PARS PRO TOTO

Zeitlose Wegweiser

Am 2. Mai 2006 wäre Wolfgang Abendroth (1906-1985) hundert Jahre alt geworden. Aus diesem Anlass organisierte die IG Metall eine Tagung. Der vorliegende

Von RUDOLF WALTHER

Am 2. Mai 2006 wäre Wolfgang Abendroth (1906-1985) hundert Jahre alt geworden. Aus diesem Anlass organisierte die IG Metall eine Tagung. Der vorliegende Sammelband dokumentiert 19 Referate und Diskussionsbeiträge, die der Frage nach der wissenschaftlich-analytischen wie der politisch-strategischen Fruchtbarkeit von Abendroths Werk nachgingen.

Jürgen Habermas bezeichnet sich als Schüler Abendroths und würde heute noch "die Hand dafür ins Feuer legen", dass dieser sich im Ernstfall immer als sozialistischer Demokrat und damit auch als "Antistalinist" verstanden und verhalten hat. "Als Kritiker des Stalinismus hat Abendroth niemals vergessen, dass der Kampf der Demokratie immer auch ein Kampf ums Recht, um die Durchsetzung eines normativ richtigen Rechts sein muss." Daran anschließend skizziert der Hannoveraner Politikprofessor Joachim Perels ebenso stringent wie einleuchtend Abendroths Sozialstaatsinterpretation und deren ungebrochene Brisanz.

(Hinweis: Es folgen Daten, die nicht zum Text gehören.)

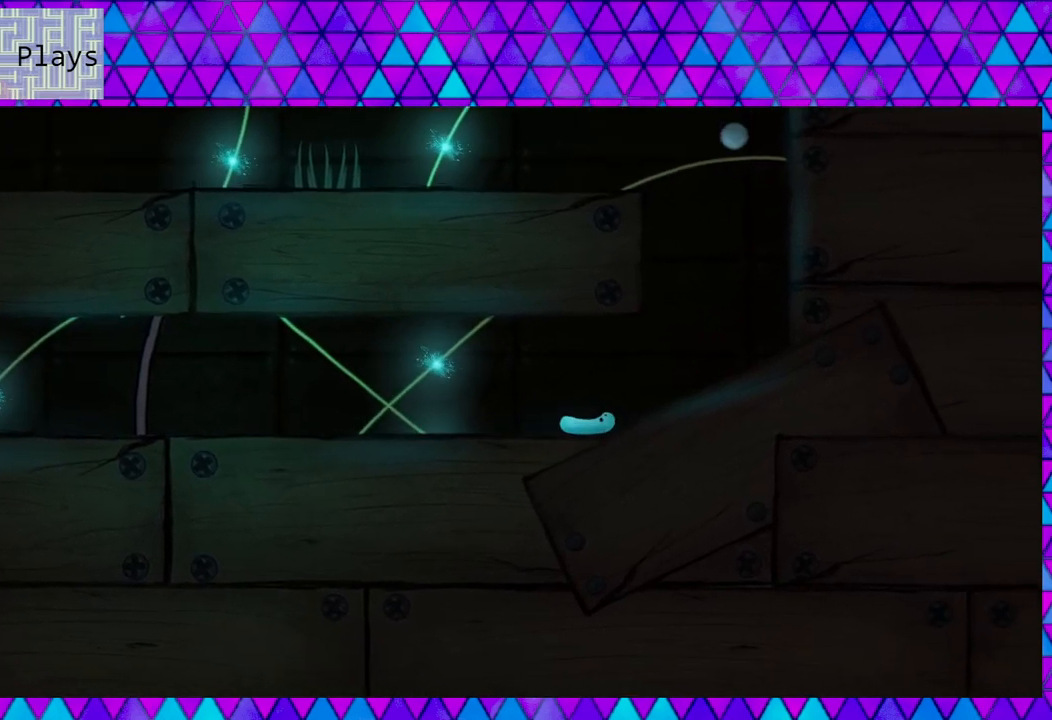
{"buttons": ["DPAD_RIGHT"], "right_stick": "center", "events": []}
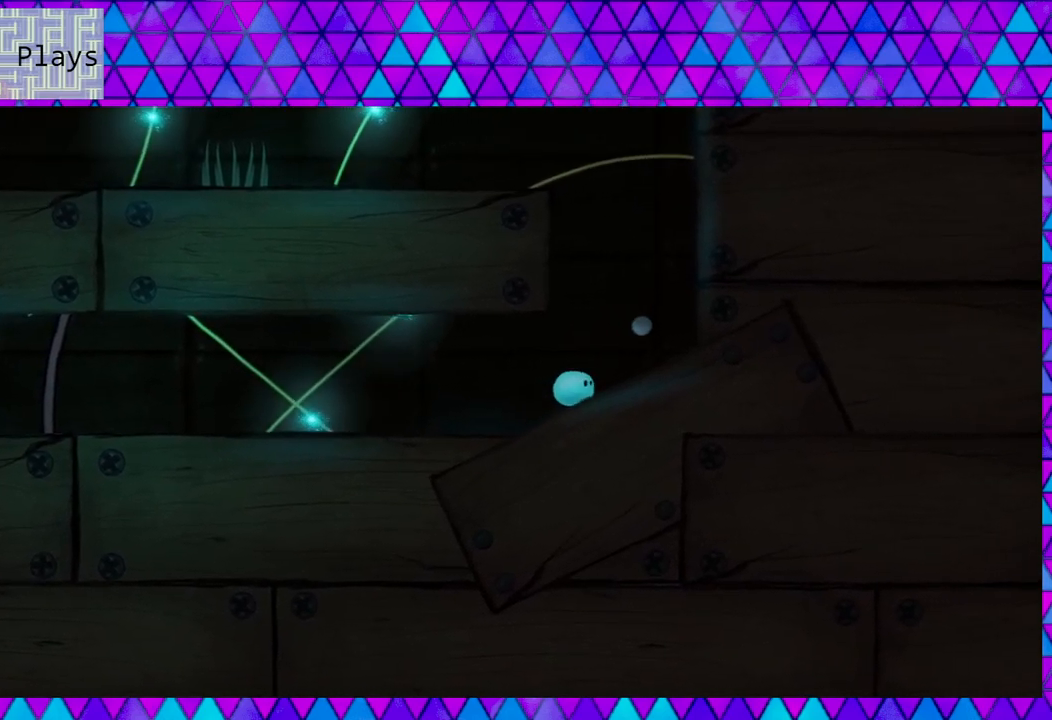
{"buttons": [], "right_stick": "center", "events": [[417, "DPAD_RIGHT", "up"]]}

Hans-Jürgen Urban, Referent für Grundsatzfragen bei der IG Metall, zeigte in seinem Referat, wie der demokratische Auftrag der Gewerkschaften aktualisiert und wiederbelebt werden müsste, um diese aus der politischen Defensive heraus zu führen. Urban bediente sich der Schriften nicht als Rezeptbücher, wohl aber als Wegweiser. Auch andere Referenten betonten, dass unter den veränderten Bedingungen eines weltweit vernetzten Finanz-Kapitalismus eine Erneuerung des gesellschaftskritischen Denkens unumgänglich ist.

Nützliches Hilfsmittel

Als Wegweiser versteht sich auch das Marx-Engels-Lexikon. En vogue sind Marx und Engels zwar nicht gerade, aber "tote Hunde" (Marx über Hegel) ebenso wenig. Als der Bundespräsident jüngst die Pressefreiheit lobte, rückversicherte er sich mit einem Marx-Zitat. Nun lehrt die Erfahrung, dass man das richtige Zitat im entscheidenden Moment nicht findet in den 42 Bänden der Werkausgabe.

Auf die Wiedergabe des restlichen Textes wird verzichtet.